■ **WHAT YOU HAVE TO DO**: Please continue the post about Business Insider's case for labor unions, picking up after its last sentence.

■ **SELECTED PASSAGE**:
━━━━━━━━━━━━━━━━
Business Insider for trade unions?
Don’t take my word for it – check it out for yourself: http://www.businessinsider.com/we-may-need-labor-unions-after-all-2012-12
As the Business Insider put it so aptly (and frankly, we couldn’t say it any better):
...we’ve developed inequality so extreme (within the United States) that it is worse than any time since the late 1920’s. Contributing to this inequality is a new religion of shareholder value that has come to be defined only by “today’s stock price” and not by many other less-visible attributes that build long-term economic value.
Like many religions, the “shareholder value” religion started well: In the 1980s, American companies were bloated and lethargic, and senior management pay was so detached from performance that shareholders were an afterthought. But now the pendulum has swung too far the other way. Now, it’s all about stock performance–to the point where even good companies are now quietly shafting other constituencies that should benefit from their existence.
Most notably: Rank and file employees.
Great companies in a healthy and balanced economy don’t view employees as “inputs.” They don’t view them as “costs.” They don’t try to pay them “as little as they have to keep them from quitting.” They view their employees as the extremely valuable assets they are (or should be).
Most importantly, they share their wealth with them. One of the big problems in the U.S. economy is that America’s biggest companies are no longer sharing their wealth with rank and file employees.
Okay, excuse us while we pick up our jaws and brains from the floor.
━━━━━━━━━━━━━━━━
■ **DATASET EXCERPTS**:
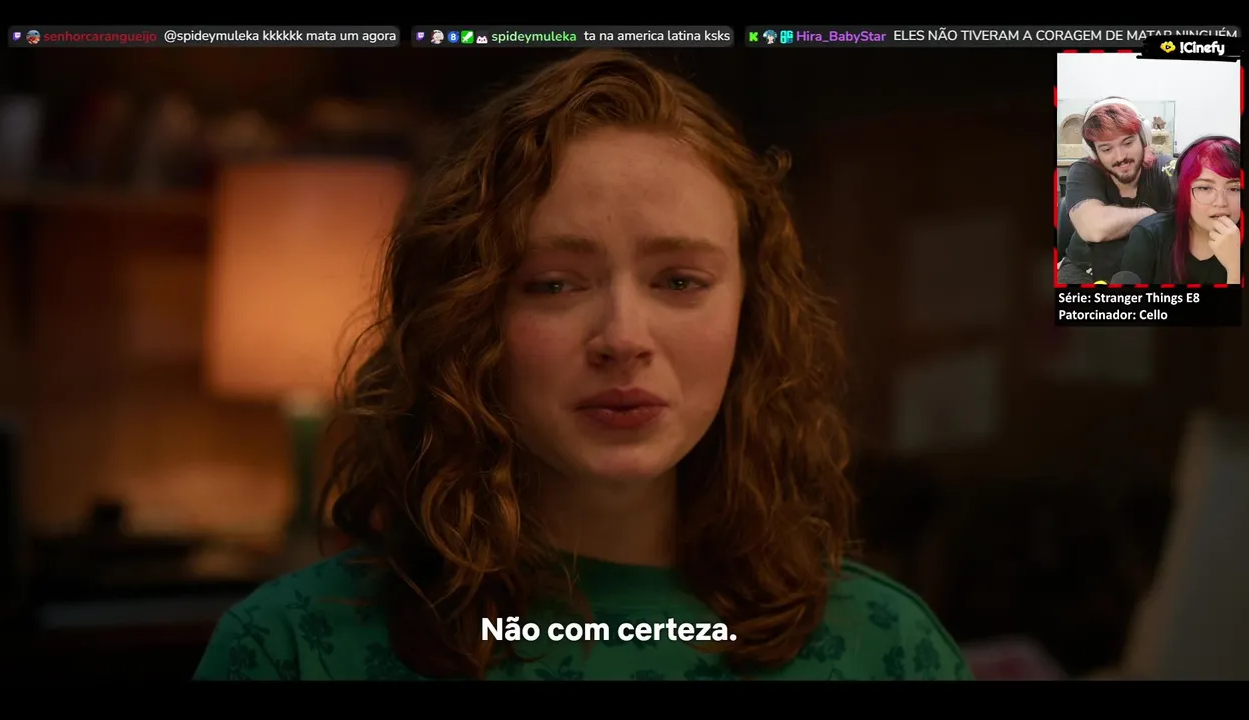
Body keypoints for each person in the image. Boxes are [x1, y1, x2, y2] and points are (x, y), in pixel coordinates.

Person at [194, 49, 972, 681]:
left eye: (679, 282)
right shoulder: (293, 650)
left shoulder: (885, 648)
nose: (623, 338)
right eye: (555, 284)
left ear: (751, 312)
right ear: (467, 317)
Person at [1060, 97, 1176, 283]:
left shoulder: (1165, 168)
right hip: (1084, 269)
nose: (1120, 157)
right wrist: (1149, 215)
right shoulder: (1083, 171)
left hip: (1148, 271)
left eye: (1128, 143)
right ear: (1094, 153)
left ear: (1143, 139)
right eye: (1106, 149)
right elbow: (1095, 228)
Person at [1121, 136, 1241, 285]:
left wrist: (1235, 268)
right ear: (1181, 192)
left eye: (1234, 189)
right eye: (1204, 188)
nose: (1221, 203)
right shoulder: (1150, 236)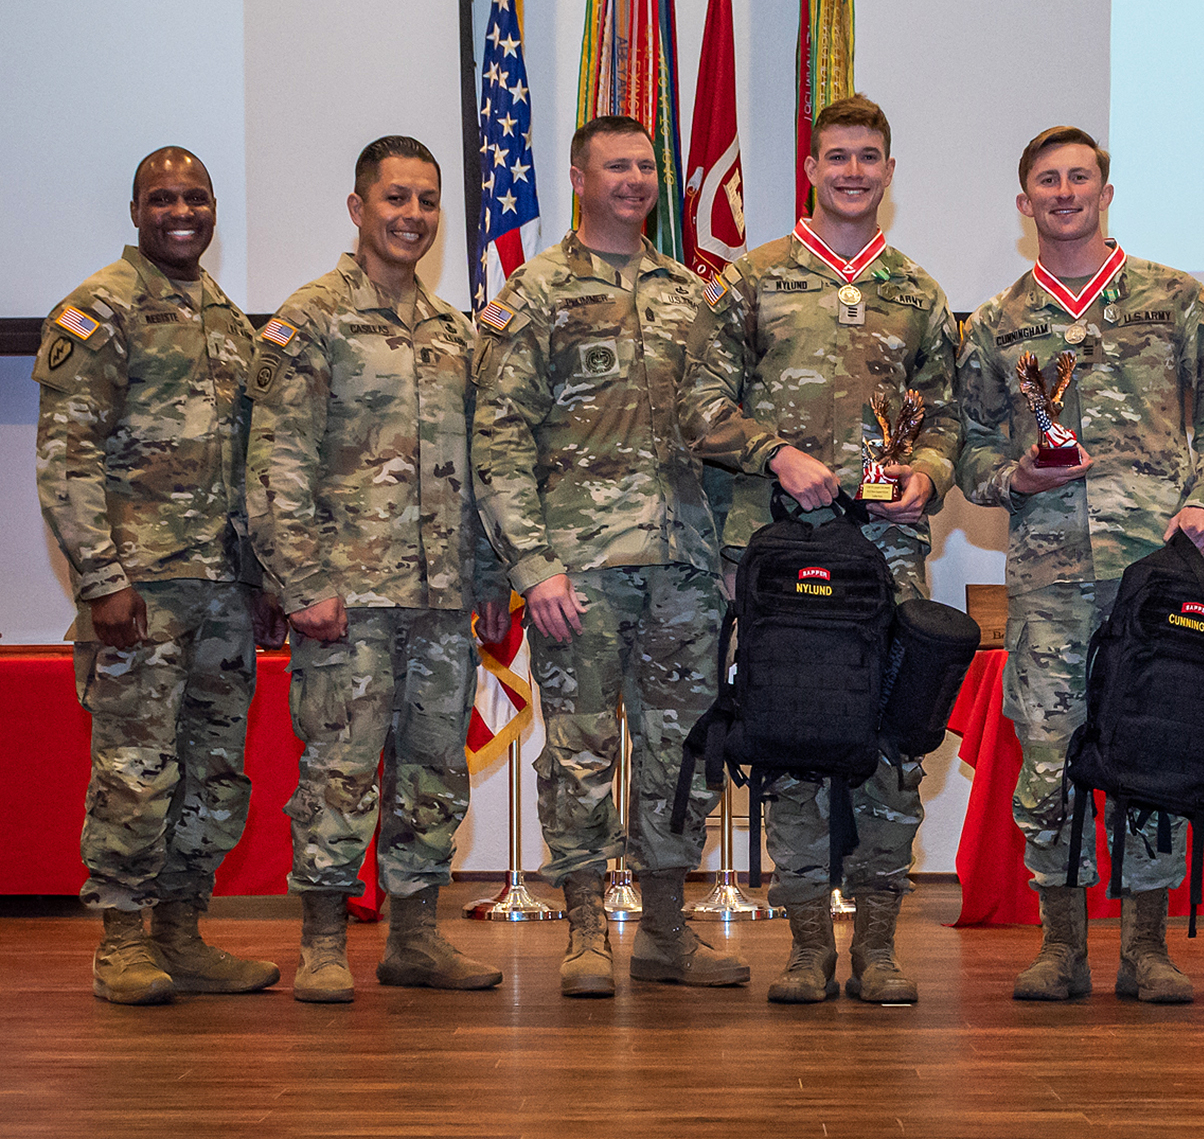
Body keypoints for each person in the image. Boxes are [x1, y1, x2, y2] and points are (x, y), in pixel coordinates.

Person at [956, 125, 1204, 1005]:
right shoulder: (1000, 324)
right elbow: (964, 445)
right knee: (1049, 755)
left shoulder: (1174, 300)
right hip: (1048, 582)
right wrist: (1012, 475)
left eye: (1079, 177)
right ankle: (1060, 945)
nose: (1064, 192)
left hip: (1155, 577)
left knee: (1155, 745)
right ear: (1024, 204)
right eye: (1047, 181)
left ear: (1105, 191)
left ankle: (1148, 948)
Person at [684, 93, 960, 1006]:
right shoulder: (753, 279)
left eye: (868, 157)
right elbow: (698, 404)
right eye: (836, 156)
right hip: (777, 551)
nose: (852, 171)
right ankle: (805, 946)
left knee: (893, 748)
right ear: (810, 169)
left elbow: (949, 414)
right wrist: (776, 453)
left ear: (889, 169)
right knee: (794, 735)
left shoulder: (919, 293)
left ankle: (877, 946)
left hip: (888, 552)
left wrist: (930, 470)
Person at [474, 114, 747, 997]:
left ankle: (667, 930)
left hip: (683, 568)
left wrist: (727, 556)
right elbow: (500, 437)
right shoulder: (537, 291)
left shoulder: (689, 295)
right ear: (579, 178)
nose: (634, 178)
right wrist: (533, 568)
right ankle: (587, 927)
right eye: (615, 165)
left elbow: (721, 429)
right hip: (579, 571)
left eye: (644, 165)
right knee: (583, 750)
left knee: (680, 751)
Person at [245, 136, 510, 1003]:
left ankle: (416, 938)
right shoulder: (312, 318)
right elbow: (277, 462)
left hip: (441, 600)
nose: (413, 217)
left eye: (428, 201)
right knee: (340, 771)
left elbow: (480, 468)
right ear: (358, 209)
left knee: (433, 770)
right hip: (348, 598)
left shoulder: (451, 332)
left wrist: (491, 580)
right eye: (396, 199)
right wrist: (301, 581)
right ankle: (324, 941)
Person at [35, 146, 284, 1005]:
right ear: (136, 211)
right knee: (136, 770)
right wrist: (102, 581)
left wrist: (262, 581)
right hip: (141, 593)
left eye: (197, 197)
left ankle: (182, 934)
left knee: (213, 769)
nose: (182, 210)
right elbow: (65, 457)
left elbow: (252, 465)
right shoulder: (101, 307)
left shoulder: (222, 316)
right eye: (163, 197)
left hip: (220, 592)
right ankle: (121, 944)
━━━━━━━━━━━━━━━━
■ **THE ANSWER**:
What’s next? The Wall Street Journal spouting on about the need for universal healthcare? Forbes magazine calling forth for a worker’s socialist revolution? The dead rising from their graves!? Cat’s and dogs fornicating!?!
In retrospect, this should not come as a total surprise. The notion of having ‘happy employees’ is something business schools are increasingly expounding. Personally, we’re still waiting for a school of business thought based upon Sir Ernest Shackleton’s practice of teamwork. Shackleton was the Antarctic explorer whose ship was destroyed by their incessant iceflows of the South Pole and during the course of over a year, he and his band of explorers trekked across the frozen wastelands and eventually found help – and all without losing a single man as Shackleton believed his first priority was to his team and not just to an abstract goal of reaching the South Pole. As a result, Shackleton enjoyed tremendous loyalty and respect both amongst his peers and especially amongst his supporters and team members.
Wow; the notion of company loyalty and true teamwork; imagine that – what a radical idea,…!
A company is more than just its sales and product: somebody’s gotta make things, program software, deliver packages – and most of all, buy things as workers are more than just budgetary drains: workers are also buyers.
It’s this last point that’s been consistently overlooked for the past 40 or so years. You cannot have a capitalistic democratic representative society without a viable middle class. Without a middle class that’s able to buy things, pay for college, support their local government through property taxes and whatnot, well, you’ll just wind up with feudalism – or potentially, fascism (as Lenin put it more bluntly, “fascism is merely decayed capitalism”).
And naturally, at this stage of the discussion, the hairy old chestnut of ‘supply side economics’ comes to the fore – i.e., those who have the money will spend it to keep things going. Think again: it simply doesn’t work. The studies are numerous (but here’s a quickie that’s worth reading: http://en.wikipedia.org/wiki/Economic_policy_of_the_George_W._Bush_administration).
Bottom line: those who have money did so by undertaking what they thought best – through inheritance, wise investment policies, outright fraud or other tactics – and as anyone who’s familiar with human nature will tell you, those have money are not as willing to part with their money because, quite frankly, how do you think they got rich in the first place?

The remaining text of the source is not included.